**Work required**
Using the lines below, work out the count of those that hold "removal". Give the number only.
___ Extracted records ___
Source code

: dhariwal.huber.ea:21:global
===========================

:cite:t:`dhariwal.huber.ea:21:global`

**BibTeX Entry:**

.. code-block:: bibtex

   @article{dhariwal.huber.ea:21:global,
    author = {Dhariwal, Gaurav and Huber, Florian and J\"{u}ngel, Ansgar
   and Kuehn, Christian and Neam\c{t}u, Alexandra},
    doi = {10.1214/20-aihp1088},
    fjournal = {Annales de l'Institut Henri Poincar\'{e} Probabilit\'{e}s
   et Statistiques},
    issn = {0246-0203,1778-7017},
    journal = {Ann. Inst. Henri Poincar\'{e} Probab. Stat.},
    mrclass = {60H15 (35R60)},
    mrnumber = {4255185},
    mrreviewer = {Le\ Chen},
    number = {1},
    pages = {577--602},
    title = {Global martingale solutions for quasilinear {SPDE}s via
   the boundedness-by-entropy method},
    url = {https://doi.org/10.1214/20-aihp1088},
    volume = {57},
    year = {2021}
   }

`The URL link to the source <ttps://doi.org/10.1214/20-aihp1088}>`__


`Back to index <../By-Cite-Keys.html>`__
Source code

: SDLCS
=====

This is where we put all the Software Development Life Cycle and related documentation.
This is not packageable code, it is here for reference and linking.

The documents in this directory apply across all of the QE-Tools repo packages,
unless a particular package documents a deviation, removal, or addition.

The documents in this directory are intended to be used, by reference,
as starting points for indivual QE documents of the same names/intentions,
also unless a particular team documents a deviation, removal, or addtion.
___
**Task answer**
2